Beware of the

By Team Invester India Alliance

22 Feb 2022

If you are part of the startup ecosystem that deals with semiconductors or hardware; you must have heard of Moore’s law. If you are part of sales teams, you may be familiar with the Pareto principle (also known as the 80-20 rule) which often says that 80% of sales come from 20% customers. In fact, you may have unknowingly applied to your studies when you completed 80% of the work in the last 20% of the semester! If you are a strategy enthusiast, you may have heard of Porter’s five forces framework. These are just a few frameworks, rule of thumb or guiding principles that business leaders have relied on for the last few decades.

However, one such fascinating principle that affects almost everything around has often not received adequate attention.

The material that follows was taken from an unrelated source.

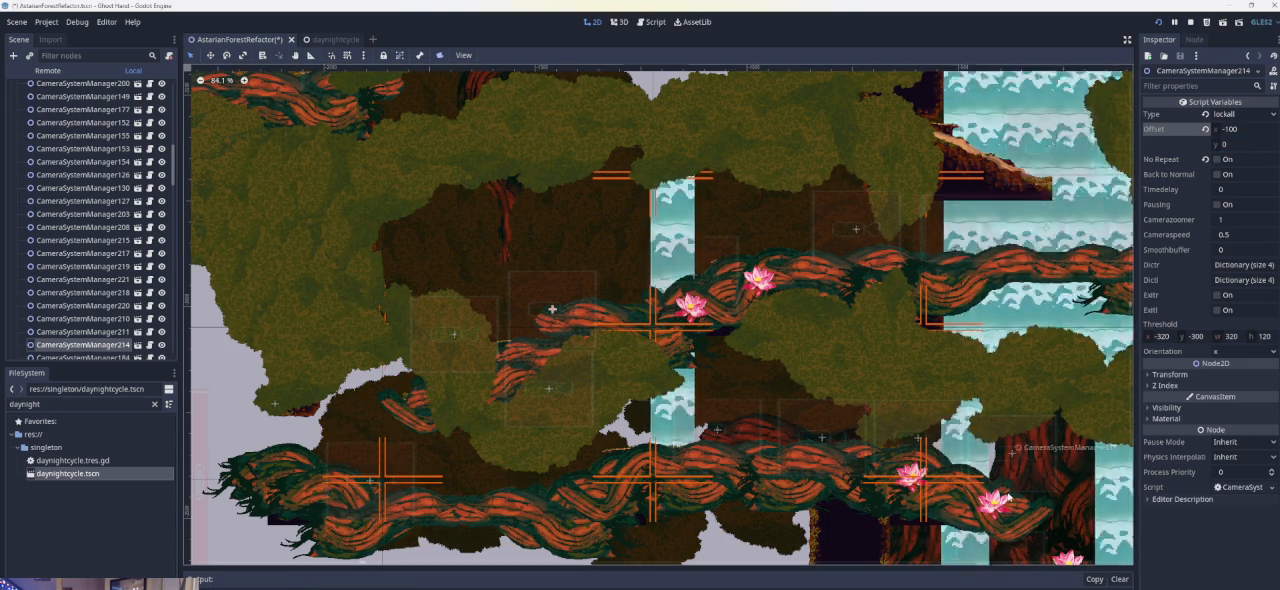
{"buttons": [], "left_stick": "center", "events": []}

We are referring to Goodhart's law, which is named after British economist, Charles Goodhart. In technical terms, it states the following – 

“Any observed statistical regularity will tend to collapse once pressure is placed upon it for control purposes” 

In plain English, this law is expressed as follows – 

“When a measure becomes a target, it ceases to be a good measure”

Read the Wikipedia article explaining this in more detail here. 

https://en.wikipedia.org/wiki/Goodhart%27s_law

Today, data analytics and data driven decision making are the buzzwords. Any strategic decision – whether it is a business decision or a public policy decision is more likely to succeed if it is based on hard data. That’s very logical, but as we do that, we must be mindful of the Goodhart Law if you are ever going to rely on metrics for decision making. Not remembering or appreciating this may be a root cause of quite a few failed businesses (Start-ups & established companies) around us. Often, the cause of failure may have been attributed to something else (failed strategies, inability to read market transitions, inability to move fast enough, wrong product market fit and so on). 

The Goodhart Law & public policy

Our lives have been literally turned upside down for the last couple of years as we fight what seems to be a never ending pandemic. The metric that is continuously thrown at us is “Number of new cases per day”. All of us may remember reading headlines that went something like this – “In state XYZ, corona pandemic rages uncontrollably – it reported a number of new cases yesterday”. Thus, the metric (Number of cases) implicitly became a target. The states would naturally want to keep that count low to manage public perception. It is quite likely that some people would be tempted to keep the cases down by means such as discouraging testing.  

Let’s look at another example – 

We have often read that lodging an FIR at a police station is a difficult thing. The Goodhart principle may be behind this. Local police stations may be judged by the number of cases filed or the number of cases successfully solved by them. These are of course very reasonable metrics to track when you want to measure effectiveness of a police station. 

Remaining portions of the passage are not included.